Assume the following table in Google BigQuery (Standard SQL):
`page_views` (one row per view event)
- `event_id` STRING (unique)
- `agent_id` STRING (an identifier for the reader/user agent)
- `device_type` STRING (one of: 'phone', 'tab', 'desktop')
- `content_id` STRING (nullable; may be NULL if not resolved)
- `url` STRING
- `content_type` STRING (e.g., 'article', 'video', 'interactive', etc.; may be NULL)
- `event_ts` TIMESTAMP (UTC)
Definitions:
- “Mobile” = device_type IN ('phone','tab')
- “Desktop” = device_type = 'desktop'
- A “unique content view” means counting DISTINCT `content_id` values (NULLs should not be counted as a distinct content).

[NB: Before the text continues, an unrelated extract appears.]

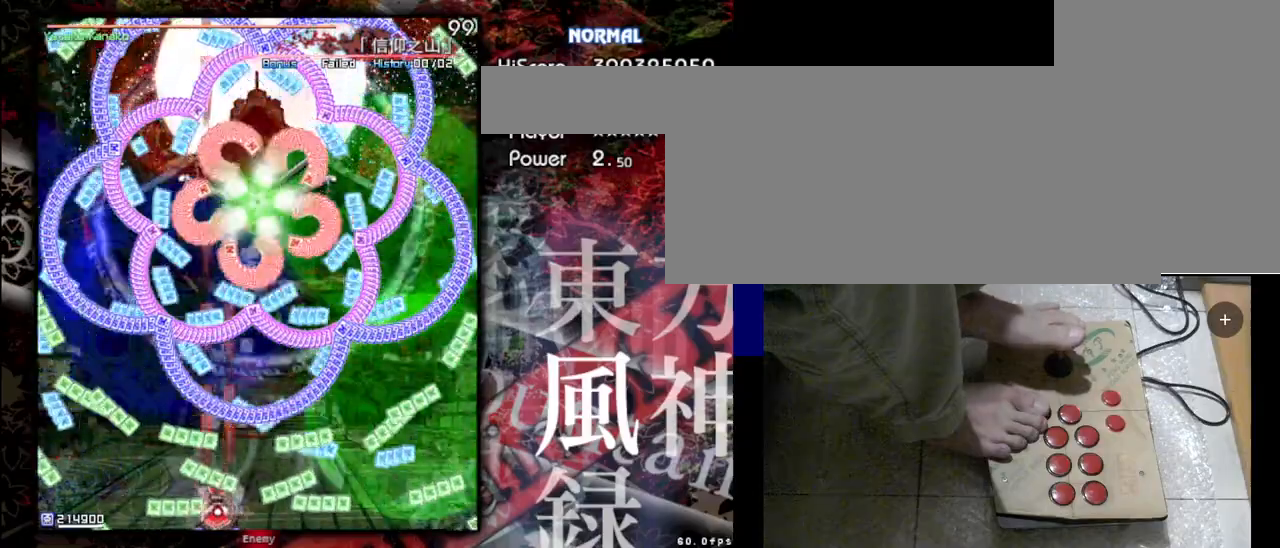
{"keys": ["shift", "z"], "events": [[100, "right", "down"], [300, "right", "up"]]}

Write SQL queries to answer each of the following:
1) Mobile vs Desktop unique contents viewed:
- Return two rows (mobile, desktop) with the number of unique contents viewed.
- Also include total view events for each device group so it’s clear how “# of unique contents viewed” differs from “# of views”.
- Output columns: `device_group`, `unique_contents_viewed`, `total_views`.
2) Peak usage hours by device group:
- For each device group (mobile, desktop), find the top 3 hours of day (0–23) with the most view events.
- Use `EXTRACT(HOUR FROM event_ts)`.
- Output columns: `device_group`, `hour_of_day`, `views`, `hour_rank`.
3) Content ID coverage:
- Compute (a) how many unique non-NULL contents were viewed and (b) how many view events have `content_id` IS NULL.
- Output columns: `unique_nonnull_contents_viewed`, `null_content_view_events`.
4) Distribution of first content type per agent per day:
- For each `agent_id` and calendar date (UTC), find that agent’s first view event of the day (earliest `event_ts`).
- Take the `content_type` of that first event and compute the overall distribution across all agent-days.
- Output columns: `content_type`, `agent_days`, `share_of_agent_days`.
Notes:
- If there are ties for the first event timestamp within an agent-day, break ties deterministically using `event_id` ascending.
- You may assume a large dataset; write SQL that is idiomatic for BigQuery.
Quick Answer: Evaluates SQL data-manipulation and analytics concepts—aggregation with DISTINCT, NULL handling, grouping, time extraction, deterministic tie-breaking, and window functions for ranking—within the Data Manipulation (SQL/Python) category at an intermediate-to-advanced level.